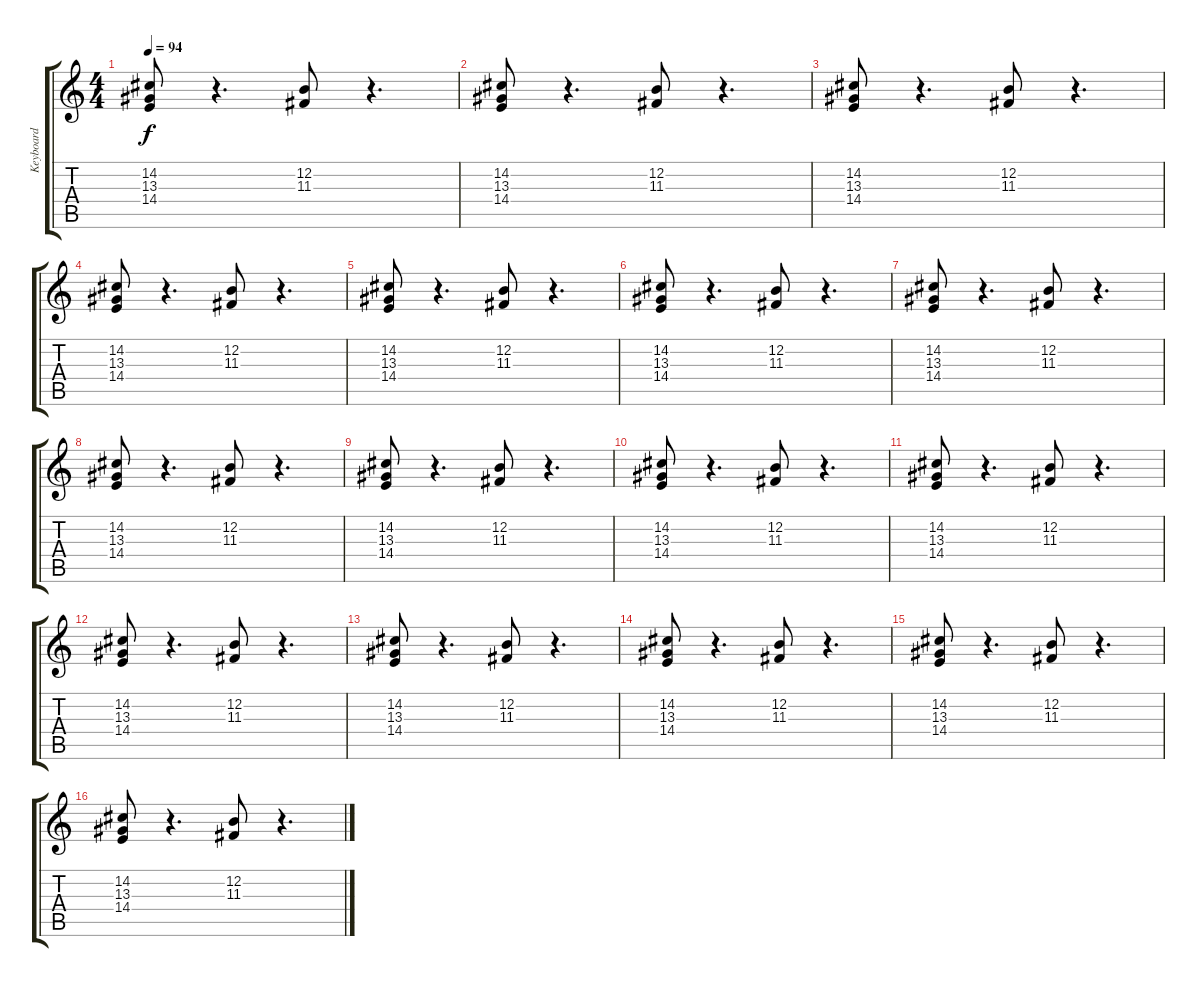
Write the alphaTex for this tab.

\track ("Keyboard" "Keyboard") {instrument drawbarorgan}
\staff {score tabs}
\tuning (E4 B3 G3 D3 A2 E2) {hide}
\ts (4 4)
\tempo 94
\clef g2
\ks c
(14.2 13.3 14.4).8{dy f} r.4{d} (12.2 11.3).8 r.4{d} |
(14.2 13.3 14.4).8 r.4{d} (12.2 11.3).8 r.4{d} |
(14.2 13.3 14.4).8 r.4{d} (12.2 11.3).8 r.4{d} |
(14.2 13.3 14.4).8 r.4{d} (12.2 11.3).8 r.4{d} |
(14.2 13.3 14.4).8 r.4{d} (12.2 11.3).8 r.4{d} |
(14.2 13.3 14.4).8 r.4{d} (12.2 11.3).8 r.4{d} |
(14.2 13.3 14.4).8 r.4{d} (12.2 11.3).8 r.4{d} |
(14.2 13.3 14.4).8 r.4{d} (12.2 11.3).8 r.4{d} |
(14.2 13.3 14.4).8 r.4{d} (12.2 11.3).8 r.4{d} |
(14.2 13.3 14.4).8 r.4{d} (12.2 11.3).8 r.4{d} |
(14.2 13.3 14.4).8 r.4{d} (12.2 11.3).8 r.4{d} |
(14.2 13.3 14.4).8 r.4{d} (12.2 11.3).8 r.4{d} |
(14.2 13.3 14.4).8 r.4{d} (12.2 11.3).8 r.4{d} |
(14.2 13.3 14.4).8 r.4{d} (12.2 11.3).8 r.4{d} |
(14.2 13.3 14.4).8 r.4{d} (12.2 11.3).8 r.4{d} |
(14.2 13.3 14.4).8 r.4{d} (12.2 11.3).8 r.4{d}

> **WHAT YOU WILL DO**
Copy every line of the data above verbatim, omitting the pictures.

> **RESULT BELOW**
Write the alphaTex for this tab.

\track ("Keyboard" "Keyboard") {instrument drawbarorgan}
\staff {score tabs}
\tuning (E4 B3 G3 D3 A2 E2) {hide}
\ts (4 4)
\tempo 94
\clef g2
\ks c
(14.2 13.3 14.4).8{dy f} r.4{d} (12.2 11.3).8 r.4{d} |
(14.2 13.3 14.4).8 r.4{d} (12.2 11.3).8 r.4{d} |
(14.2 13.3 14.4).8 r.4{d} (12.2 11.3).8 r.4{d} |
(14.2 13.3 14.4).8 r.4{d} (12.2 11.3).8 r.4{d} |
(14.2 13.3 14.4).8 r.4{d} (12.2 11.3).8 r.4{d} |
(14.2 13.3 14.4).8 r.4{d} (12.2 11.3).8 r.4{d} |
(14.2 13.3 14.4).8 r.4{d} (12.2 11.3).8 r.4{d} |
(14.2 13.3 14.4).8 r.4{d} (12.2 11.3).8 r.4{d} |
(14.2 13.3 14.4).8 r.4{d} (12.2 11.3).8 r.4{d} |
(14.2 13.3 14.4).8 r.4{d} (12.2 11.3).8 r.4{d} |
(14.2 13.3 14.4).8 r.4{d} (12.2 11.3).8 r.4{d} |
(14.2 13.3 14.4).8 r.4{d} (12.2 11.3).8 r.4{d} |
(14.2 13.3 14.4).8 r.4{d} (12.2 11.3).8 r.4{d} |
(14.2 13.3 14.4).8 r.4{d} (12.2 11.3).8 r.4{d} |
(14.2 13.3 14.4).8 r.4{d} (12.2 11.3).8 r.4{d} |
(14.2 13.3 14.4).8 r.4{d} (12.2 11.3).8 r.4{d}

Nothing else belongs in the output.